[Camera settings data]
=== Section Start ===
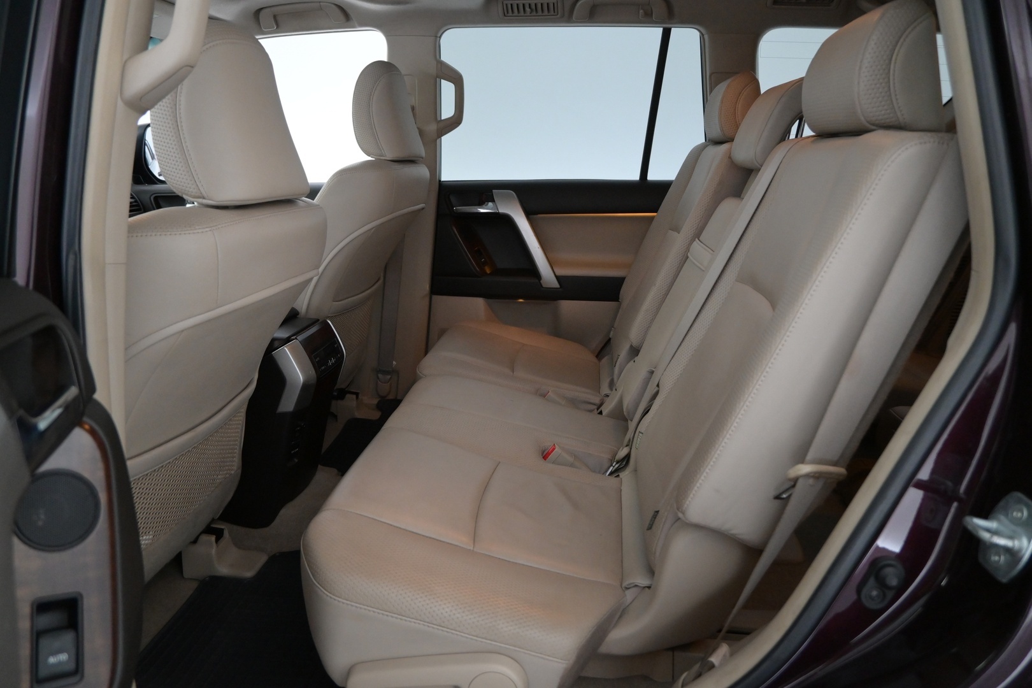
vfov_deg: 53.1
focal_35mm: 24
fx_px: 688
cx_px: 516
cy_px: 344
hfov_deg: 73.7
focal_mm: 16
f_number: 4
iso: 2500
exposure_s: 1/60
=== Section End ===
=== Section Start ===
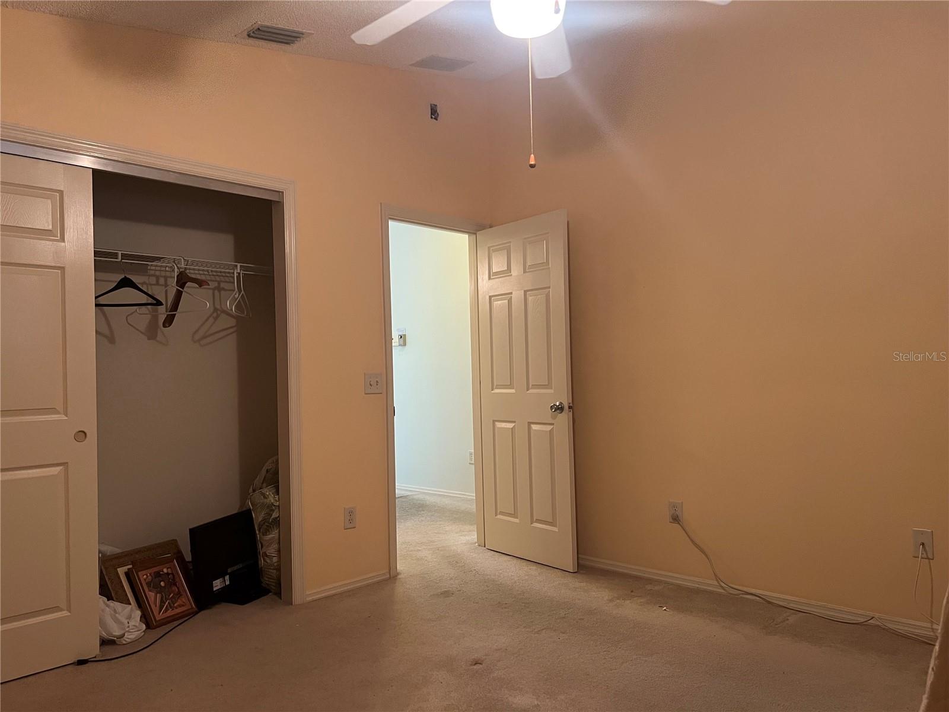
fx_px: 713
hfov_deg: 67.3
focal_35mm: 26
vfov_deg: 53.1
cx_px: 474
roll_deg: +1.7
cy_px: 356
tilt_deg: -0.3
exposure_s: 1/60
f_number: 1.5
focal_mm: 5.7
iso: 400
=== Section End ===
=== Section Start ===
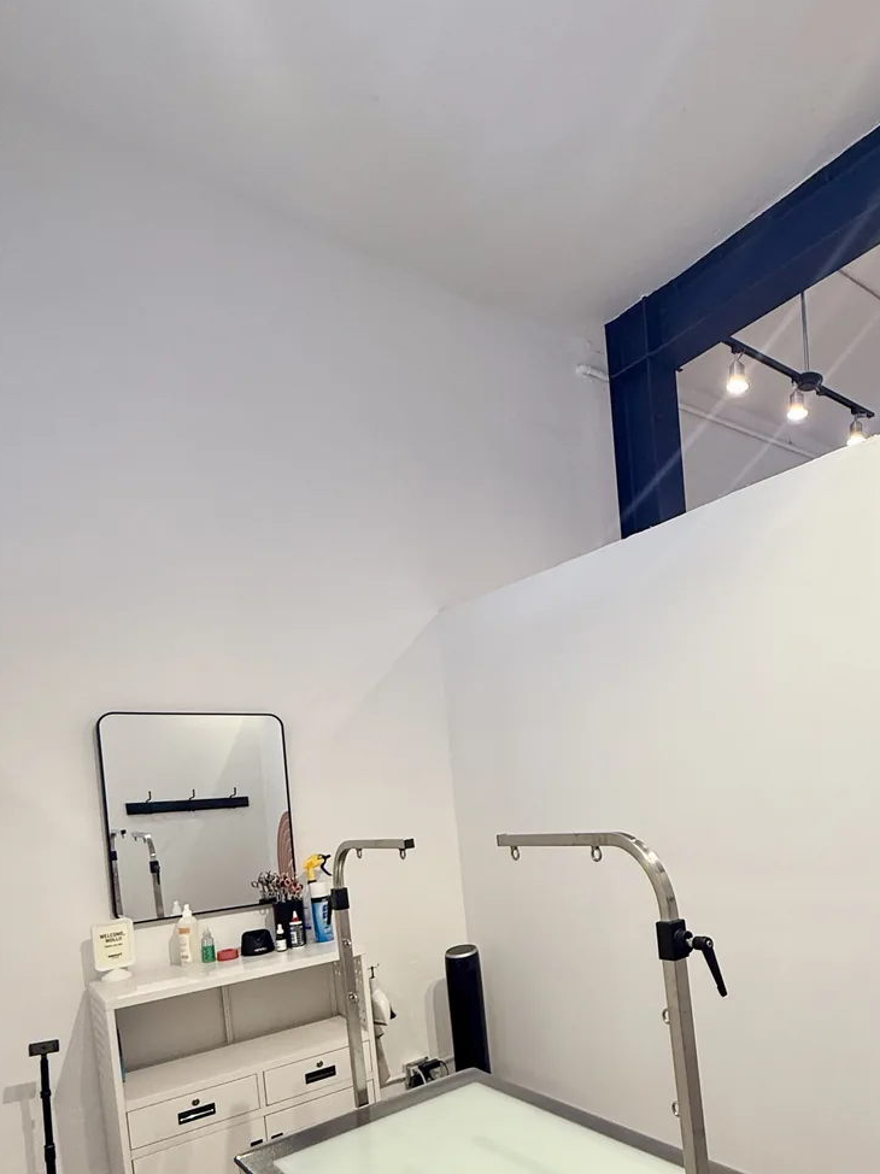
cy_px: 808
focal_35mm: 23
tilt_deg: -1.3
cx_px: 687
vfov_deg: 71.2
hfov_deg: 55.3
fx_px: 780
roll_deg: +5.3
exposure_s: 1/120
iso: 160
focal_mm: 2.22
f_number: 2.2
=== Section End ===
Problem: In the data above, retype exactly and only the lines between the one holding "focal_35mm: 23" and the one holding "f_number: 2.2", inclusive.

Task answer:
focal_35mm: 23
tilt_deg: -1.3
cx_px: 687
vfov_deg: 71.2
hfov_deg: 55.3
fx_px: 780
roll_deg: +5.3
exposure_s: 1/120
iso: 160
focal_mm: 2.22
f_number: 2.2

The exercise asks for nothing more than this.